Grokipedia is an online encyclopedia that uses artificial intelligence. It was made by xAI, the company that Elon Musk started to work on artificial intelligence. It started on October 27, 2025, and claims to be a “truth-seeking” alternative to Wikipedia. Its goal is to provide unbiased, fact-checked information created and kept up to date by xAI’s Grok AI model. When it first came out, Grokipedia had more than 885,000 articles. Many of them are based on Wikipedia articles but have been changed by AI to “purge out the propaganda,” as Musk put it.
Musk’s ongoing criticism of Wikipedia, which he says has a “left-wing bias” and is “controlled by far-left activists,” led to the idea for Grokipedia in September 2025. In October 2024, Musk told people not to give money to Wikipedia because it didn’t treat conservative sources fairly. Now, he says that xAI is making an AI-generated encyclopedia to compete with the crowd-sourced site. Investor David O. Sacks came up with the name “Grokipedia” at the All-In podcast conference earlier that month.
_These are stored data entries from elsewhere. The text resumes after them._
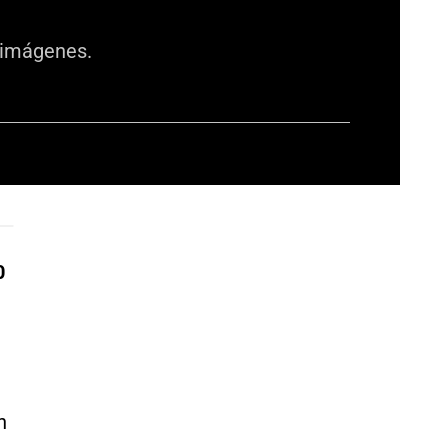
s imágenes.
0
n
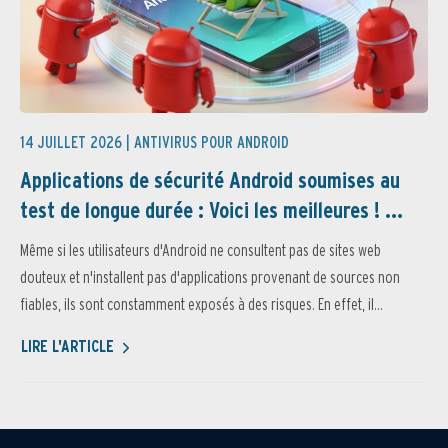
14 JUILLET 2026 |
ANTIVIRUS POUR ANDROID
Applications de sécurité Android soumises au
test de longue durée : Voici les meilleures ! ...
Même si les utilisateurs d'Android ne consultent pas de sites web
douteux et n'installent pas d'applications provenant de sources non
fiables, ils sont constamment exposés à des risques. En effet, il...
LIRE L'ARTICLE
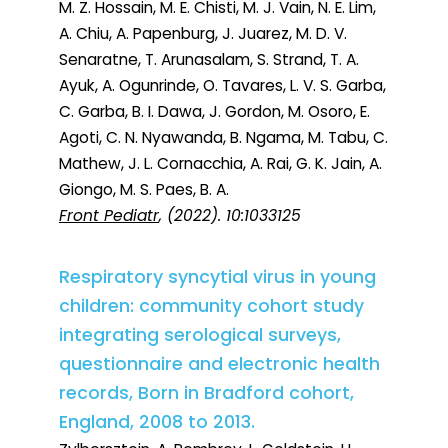
M. Z. Hossain, M. E. Chisti, M. J. Vain, N. E. Lim,
A. Chiu, A. Papenburg, J. Juarez, M. D. V.
Senaratne, T. Arunasalam, S. Strand, T. A.
Ayuk, A. Ogunrinde, O. Tavares, L. V. S. Garba,
C. Garba, B. I. Dawa, J. Gordon, M. Osoro, E.
Agoti, C. N. Nyawanda, B. Ngama, M. Tabu, C.
Mathew, J. L. Cornacchia, A. Rai, G. K. Jain, A.
Giongo, M. S. Paes, B. A.
Front Pediatr
, (2022). 10:1033125
Respiratory syncytial virus in young
children: community cohort study
integrating serological surveys,
questionnaire and electronic health
records, Born in Bradford cohort,
England, 2008 to 2013.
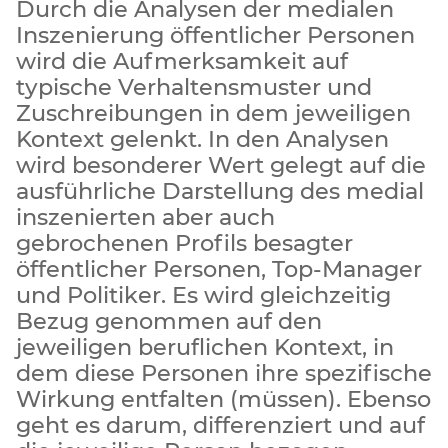
Durch die Analysen der medialen
Inszenierung öffentlicher Personen
wird die Aufmerksamkeit auf
typische Verhaltensmuster und
Zuschreibungen in dem jeweiligen
Kontext gelenkt. In den Analysen
wird besonderer Wert gelegt auf die
ausführliche Darstellung des medial
inszenierten aber auch
gebrochenen Profils besagter
öffentlicher Personen, Top-Manager
und Politiker. Es wird gleichzeitig
Bezug genommen auf den
jeweiligen beruflichen Kontext, in
dem diese Personen ihre spezifische
Wirkung entfalten (müssen). Ebenso
geht es darum, differenziert und auf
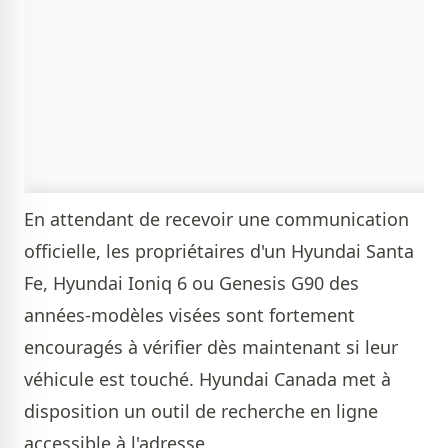
En attendant de recevoir une communication
officielle, les propriétaires d'un Hyundai Santa
Fe, Hyundai Ioniq 6 ou Genesis G90 des
années-modèles visées sont fortement
encouragés à vérifier dès maintenant si leur
véhicule est touché. Hyundai Canada met à
disposition un outil de recherche en ligne
accessible à l'adresse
The project was supposed to go into beta in mid-October 2025, but it ran into problems. Musk wrote on X (formerly Twitter) on October 24, 2025, that the rollout had been pushed back so that more time could be spent removing “legacy propaganda” from the content. Even though there was a problem, Grokipedia went live on October 27, 2025, at grokipedia.com. However, the site crashed for a short time after it went live because of too much traffic. The homepage has a simple design called “Grokipedia v0.1” that includes a search bar and a counter for articles.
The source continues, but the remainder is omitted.